Delaware Stockholder Written Consent for Startup Actions
Apr 20, 2026
Working on Delaware Stockholder Written Consent for Startup Actions? The so what is simple: if the file cannot show authority, version, evidence, threshold, deadline and owner, the final legal or commercial decision is harder to trust. Upload the relevant files to Caira and turn them into a reviewable checklist.
Open Caira
Start with the decision the file needs to support. Then build the evidence index before conclusions harden. Separate missing information, business decisions, legal assumptions and filing mechanics. Keep dates, document versions and named owners visible from the start.
Official Data Points To Anchor The File
Use these source-backed checks to make the page practical rather than generic.
DGCL section 228 permits many stockholder actions by written consent without a meeting when the required voting power signs.
A nonunanimous written consent can trigger notice to nonconsenting stockholders under DGCL section 228(e).
DGCL section 242 often requires both board approval and stockholder approval for certificate amendments.
So What
Delaware Stockholder Written Consent for Startup Actions matters because the risk is usually not one missing paragraph. It is traceability. You need to check whether a startup action has the stockholder evidence needed before it is treated as approved, while keeping source authority, operative documents, approval mechanics, evidence ownership and unresolved assumptions separate.
The goal is not to replace a source document with a summary. The goal is to make the record easier to inspect: what was requested, what rule or contract term controls it, what was approved, what evidence supports it, what is missing, what has been escalated and what still needs a responsible decision.
Common Issues This Solves
This issue usually shows up in practical ways. Teams need to know which holders, classes or series actually have to sign. Nonunanimous consents create notice and recordkeeping questions that are easy to miss.
It also creates review friction later. Cap tables, stock ledgers and voting agreements often disagree. Closing teams need proof that the consent covers the same exhibits as the board package.
Documents To Collect
stock ledger and current capitalization table
voting agreements and investor rights documents
proposed written consent and approved action
board resolutions tied to the stockholder action
certificate of incorporation and amendments
notice draft for holders who do not sign if the consent is not unanimous
Authorities And Records To Check
Start with the authority or record that controls the issue, then check the actual document set in front of you. Where state, agency, court or county rules differ, keep the jurisdiction-specific authority and the reviewed document together.
For this page, the authority check should stay tied to the actual file. Delaware law allows many stockholder actions by written or electronic consent if the certificate does not require a meeting. The consent record should show holders with at least the voting power needed to approve the action. Nonunanimous written consents can trigger notice work for holders who did not sign. The approval file should separate the corporate action from later operational steps.
Review Points For The File
Use this as a compact review table. It keeps the legal source, the working document and the final disposition in the same line of sight.
Check | What To Confirm |
|---|---|
Authority | Identify the governing statute, rule, form, agency guidance, court record, county rule or contract provision before drafting. |
Version | Lock the document draft, exhibit set, source page or PDF, review date and signer or filing status. |
Issue type | Tag each point as approval, filing, notice, closing condition, confidentiality, deadline, monetary exposure, control failure or remediation. |
Evidence quality | Distinguish primary documents from summaries, screenshots, management explanations, review notes and unresolved assumptions. |
Disposition | Record the owner, authority reference, document cite, proposed action, final decision and date closed. |
How To Use This Checklist
Work from one index before any memo, filing, notice or redline is finalized. Create a column for source authority and a separate column for the actual file or exhibit that supports the point. Mark each gap as factual, legal, commercial, filing, notice, approval or evidence-quality so the next reviewer knows what kind of problem it is.

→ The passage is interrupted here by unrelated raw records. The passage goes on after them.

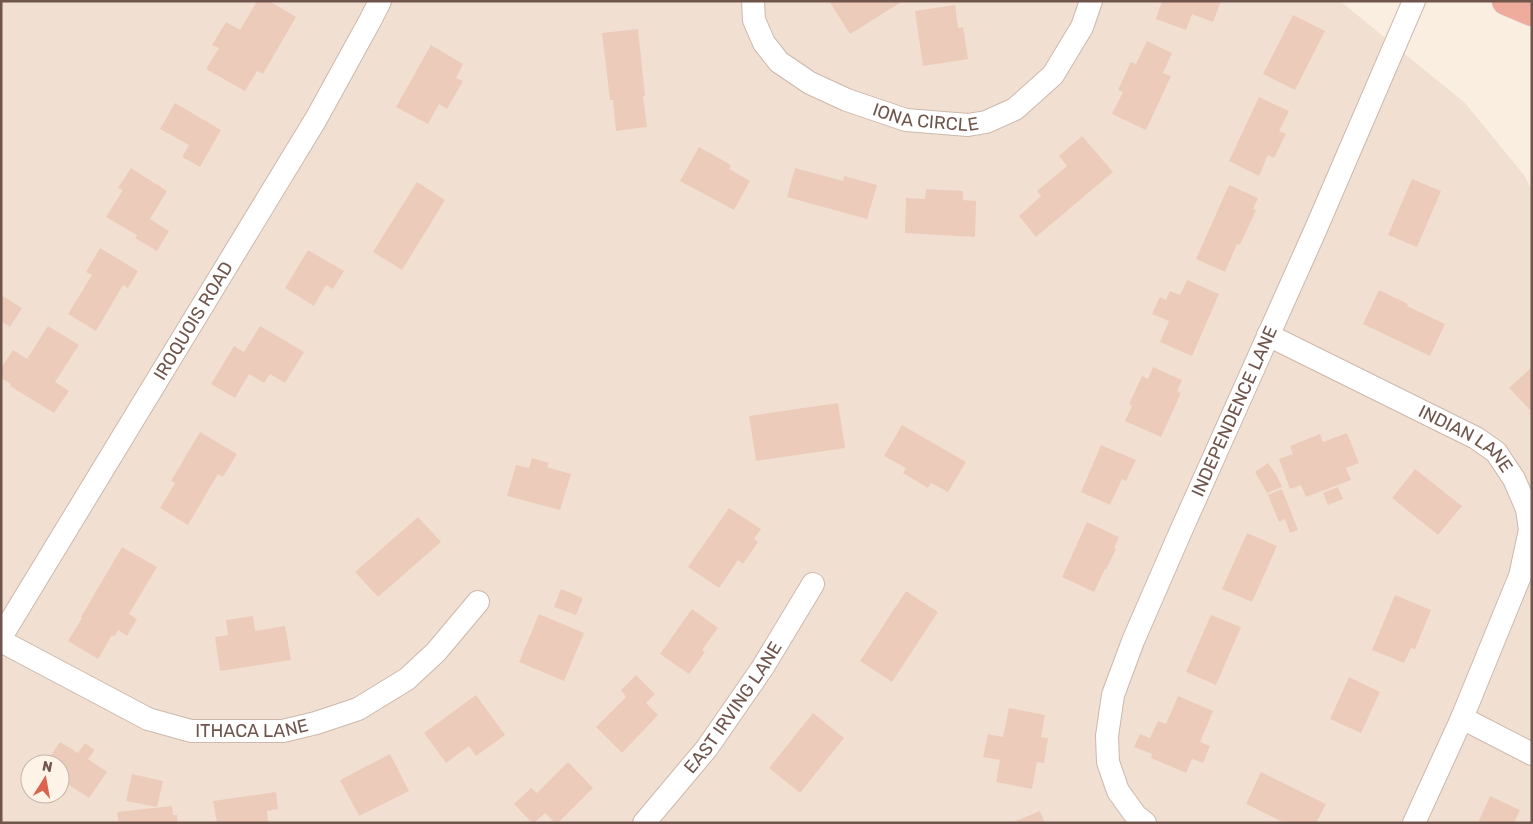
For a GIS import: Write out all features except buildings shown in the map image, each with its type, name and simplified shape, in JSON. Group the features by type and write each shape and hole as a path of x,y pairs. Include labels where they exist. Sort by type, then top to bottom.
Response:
{"highway":[{"path":"1506,1 1532,12"}],"street":[{"name":"IROQUOIS ROAD","path":"1,639 316,119 380,1"},
{"name":"IONA CIRCLE","path":"753,1 754,20 764,43 779,62 810,83 847,100 906,120 968,125 986,122 1015,109 1053,75 1082,27 1091,1"},
{"name":"INDEPENDENCE LANE","path":"1145,823 1136,816 1118,791 1108,762 1107,736 1113,695 1133,641 1166,563 1315,231 1414,1"},
{"name":"INDIAN LANE","path":"1268,335 1476,438 1496,452 1514,479 1527,509 1530,530 1522,567 1516,584 1462,718 1414,823"},
{"name":"EAST IRVING LANE","path":"644,823 706,748 763,667 813,584"},
{"name":"ITHACA LANE","path":"1,639 155,721 191,732 283,731 316,723 358,709 407,679 436,652 478,602"},
{"path":"1462,718 1532,754"}],"shaded area":[{"path":"1,1 1340,1 1465,103 1524,175 1532,190 1532,823 1,823"}]}
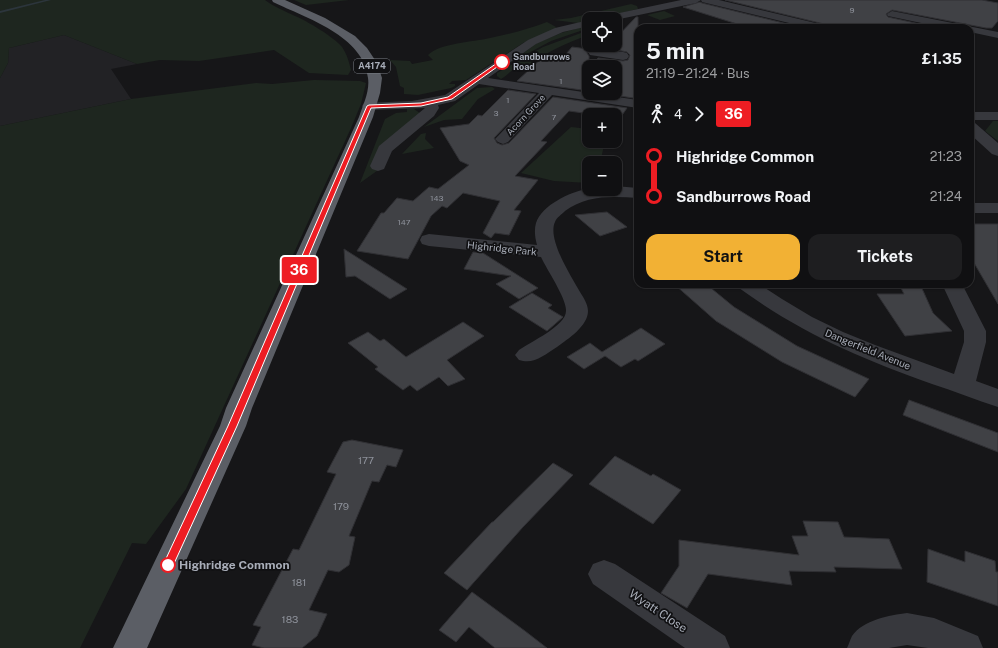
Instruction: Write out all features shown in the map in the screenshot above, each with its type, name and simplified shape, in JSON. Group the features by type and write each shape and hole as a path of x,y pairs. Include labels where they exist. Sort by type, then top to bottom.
{"highway":[{"name":"A4174","path":"130,648 233,426 369,106 375,79 373,68 368,56 359,46 345,35 277,0"}],"street":[{"path":"622,13 636,8 658,8 696,0"},
{"path":"706,0 807,24"},
{"path":"636,8 648,19"},
{"path":"658,8 682,15"},
{"path":"892,14 942,24"},
{"path":"369,106 402,106 430,103 450,98 532,42 559,30 582,25"},
{"path":"974,31 998,35"},
{"path":"594,52 623,56"},
{"path":"604,60 609,54"},
{"path":"454,82 473,82 548,92 581,91 634,103"},
{"name":"Acorn Grove","path":"503,139 548,92"},
{"path":"378,166 385,149 393,140 429,113 432,108 430,103"},
{"path":"974,116 998,116"},
{"path":"974,130 998,151"},
{"name":"Highridge Park","path":"527,354 572,325 577,312 574,302 550,252 544,232 546,221 563,203 580,197 612,191 634,193"},
{"path":"974,208 998,208"},
{"name":"Highridge Park","path":"429,240 458,235 550,252"},
{"name":"Dangerfield Avenue","path":"751,288 772,303 799,319 850,343 998,398"},
{"path":"954,288 975,331 975,342 963,385"},
{"name":"Wyatt Close","path":"604,574 713,648"},
{"path":"864,648 869,641 891,630 922,630 966,648"}],"shaded area":[{"path":"0,0 265,0 327,34 344,50 351,70 348,75 309,73 274,50 199,61 160,60 137,64 64,35 9,48 8,63 0,78"},
{"path":"294,0 349,0 306,5"},
{"path":"631,4 637,6 638,9 622,13 597,12"},
{"path":"664,11 675,16 660,20 647,15"},
{"path":"582,15 582,22 554,20"},
{"path":"547,22 556,27 555,29 523,43 503,56 499,56 495,59 498,59 466,80 452,81 449,84 455,84 455,86 451,88 418,95 404,94 404,88 400,86 396,67 390,60 410,61 412,64 433,60 428,55 433,51 448,45 505,35"},
{"path":"582,27 582,30 551,41 508,64 537,43 561,33"},
{"path":"582,33 582,37 556,48 526,67 515,68 501,79 497,76 497,73 543,47"},
{"path":"64,35 137,64 111,69 131,99 0,126 0,78 8,63 9,48"},
{"path":"314,80 360,81 366,83 361,104 351,128 186,489 146,544 132,543 80,648 0,648 0,126 131,99 256,83 272,84"},
{"path":"492,87 495,89 478,99 462,119 444,120 424,127 477,88"},
{"path":"407,109 414,109 421,114 390,138 381,168 360,183 385,119 396,113 407,112"},
{"path":"993,121 998,121 998,141 985,131"},
{"path":"571,127 582,128 582,148 603,148 602,156 582,156 582,183 554,181 521,173"},
{"path":"426,133 425,139 434,148 402,154 421,134"}],"building":[{"path":"725,0 982,0 998,3 998,21 992,28 892,10 886,14 888,17 920,24 824,24"},
{"path":"700,2 788,24 737,24 683,7"},
{"path":"636,17 638,17 638,24 634,24 633,98 622,96 622,61 628,60 630,55 627,52 622,51 622,32"},
{"path":"572,47 582,48 582,52 587,52 589,60 582,60 582,90 517,81 543,57 561,60"},
{"path":"598,58 615,60 596,60"},
{"path":"508,90 536,94 494,138 497,143 502,145 509,143 553,97 627,108 622,115 622,108 582,108 582,113 569,111 541,141 547,142 515,176 538,180 514,210 521,211 509,235 495,233 491,238 483,233 500,201 463,193 447,208 442,206 431,216 408,259 357,251 381,213 384,213 397,198 413,201 429,187 438,189 469,165 460,161 440,128 469,124 478,115 482,116"},
{"path":"607,212 627,227 600,236 575,215"},
{"path":"974,224 998,224 998,304 974,263"},
{"path":"344,249 407,289 390,299 355,276 346,277"},
{"path":"473,252 483,253 538,288 519,299 496,284 511,276 464,269"},
{"path":"679,288 711,288 734,307 797,346 869,379 855,397 782,362 716,321"},
{"path":"901,288 922,288 933,313 952,331 905,336 877,294 904,294"},
{"path":"532,293 552,305 548,308 563,317 547,331 509,307"},
{"path":"463,322 484,336 447,360 465,379 448,386 439,377 417,391 410,385 403,390 375,369 378,367 348,343 368,332 380,341 384,339 406,357"},
{"path":"641,328 665,344 638,361 635,359 621,367 605,356 584,369 567,357 590,343 602,352"},
{"path":"909,400 998,433 998,452 903,415"},
{"path":"352,440 403,450 396,467 387,465 379,482 372,481 349,536 355,537 349,565 339,572 328,570 309,610 327,614 317,636 302,648 264,648 252,645 261,627 253,625 293,549 299,550 336,474 327,472 343,442"},
{"path":"615,456 651,476 653,474 681,490 653,524 589,484"},
{"path":"553,463 573,475 523,527 467,590 444,573 492,522"},
{"path":"803,521 838,522 844,537 889,539 902,569 834,567 836,572 789,571 792,585 708,574 687,608 661,593 679,566 679,540 799,555 792,536 808,536"},
{"path":"928,549 965,562 965,551 995,561 996,572 998,572 998,606 927,582"},
{"path":"472,592 547,648 495,648 469,627 456,642 439,630"}],"waterway":[{"path":"0,12 49,0"}],"bus line":[{"name":"36","path":"168,565 233,426 239,408 366,117 369,106 402,106 430,103 450,98 502,62"}],"place":[{"name":"Sandburrows Road","path":"502,62"},
{"name":"Highridge Common","path":"168,565"}]}
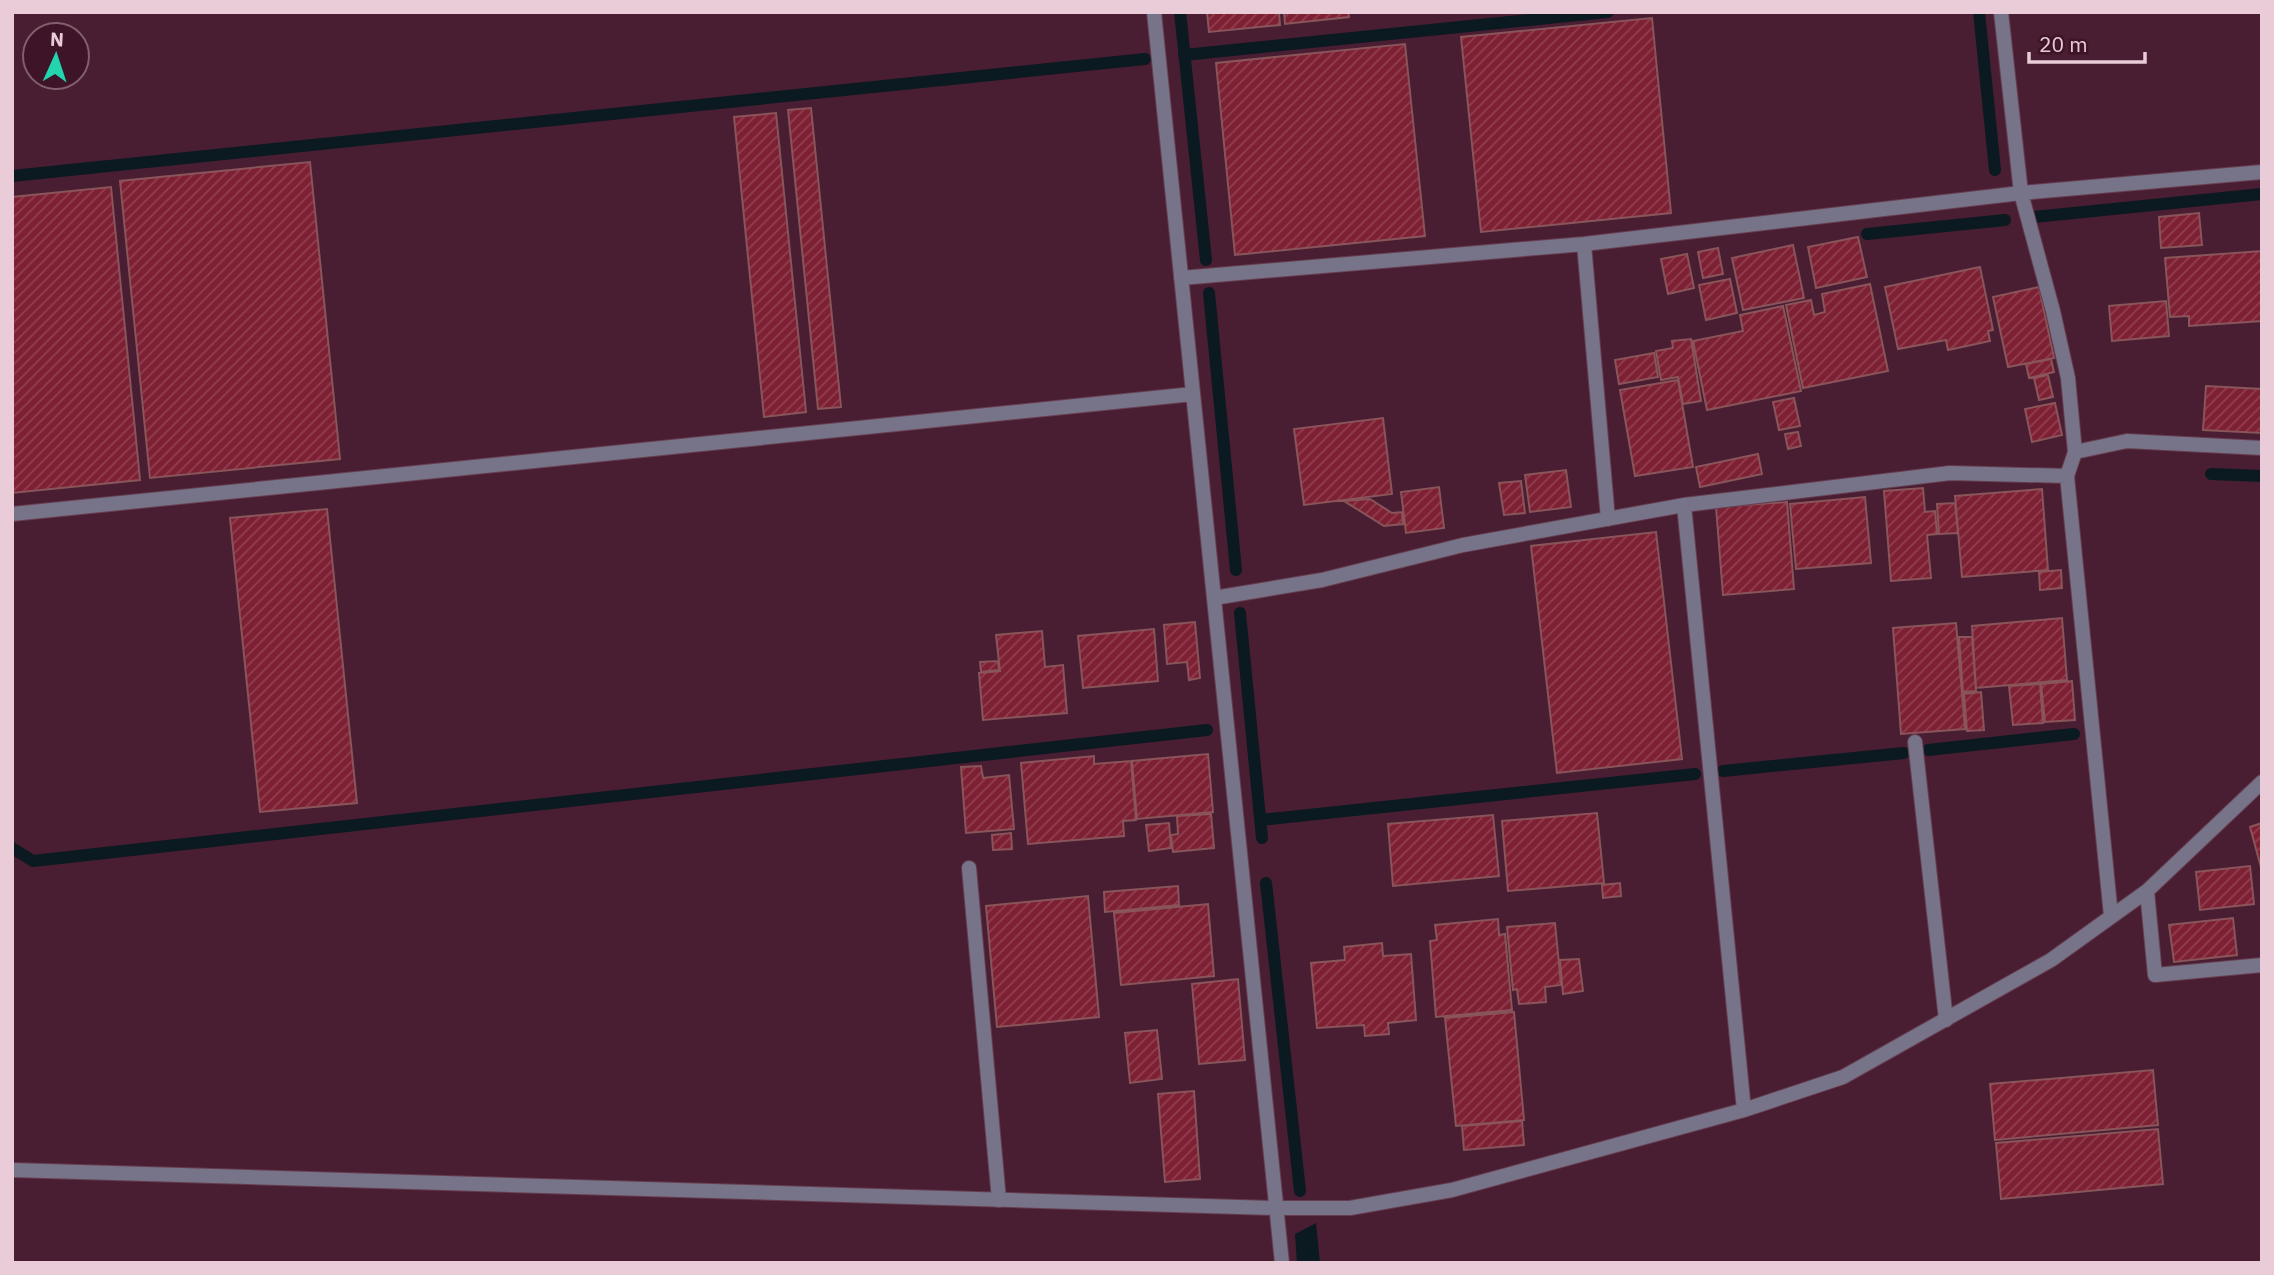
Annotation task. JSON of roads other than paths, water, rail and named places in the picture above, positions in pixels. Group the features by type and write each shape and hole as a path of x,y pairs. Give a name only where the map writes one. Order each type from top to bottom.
{"street":[{"path":"1154,12 1282,1263"},
{"path":"2001,12 2021,193 2068,378 2075,452 2067,476 2111,916"},
{"path":"1181,278 1584,244 2021,193 2262,172"},
{"path":"1584,244 1608,519"},
{"path":"12,514 1193,394"},
{"path":"2075,452 2127,441 2262,448"},
{"path":"1214,598 1322,580 1463,545 1684,505 1950,473 2067,476"},
{"path":"1684,505 1744,1110"},
{"path":"1915,741 1946,1020"},
{"path":"12,1170 1276,1208 1350,1208 1452,1191 1744,1110 1843,1077 2051,960 2147,891 2262,782"},
{"path":"969,868 999,1200"},
{"path":"2147,891 2155,975 2262,965"}],"waterway":[{"path":"1180,12 1206,260"},
{"path":"1184,55 1608,12"},
{"path":"1979,12 1995,170"},
{"path":"12,176 1145,59"},
{"path":"2034,217 2262,194"},
{"path":"1867,234 2005,220"},
{"path":"1209,293 1236,570"},
{"path":"2211,474 2262,476"},
{"path":"1240,613 1262,838"},
{"path":"12,848 33,861 1207,730"},
{"path":"1928,750 2074,734"},
{"path":"1723,771 1904,753"},
{"path":"1260,820 1695,774"},
{"path":"1266,883 1300,1191"}]}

Keep a short decision log for items closed by business judgment, risk acceptance, revised drafting or further review. Flag stale materials explicitly before reuse. That gives the next reviewer a clean path from source material to decision.
Questions To Ask Caira
After upload, ask Caira narrow questions that force the file into a table, timeline or checklist. That makes gaps visible before they become late-stage drafting or filing problems.
Which class or series gets a separate vote
what voting threshold applies under the certificate and investor documents
are the signing holders shown in the stock ledger
does the consent approve the same version of each exhibit as the board package
Red Flags To Separate
using a cap table instead of the official holder record without reconciliation
missing class votes or protective provisions
signatures dated before the final exhibit set
no notice plan after a nonunanimous consent
consent language that approves a transaction but not the required charter filing
Practical Output
A good finished file should be small enough to review quickly and detailed enough to reconstruct later. Keep source documents, working notes and final outputs separated so the trail stays clean. In practice, that usually means producing holder vote table, class and series threshold checklist, written-consent packet, non-signing-holder notice tracker and minute-book index with final exhibits.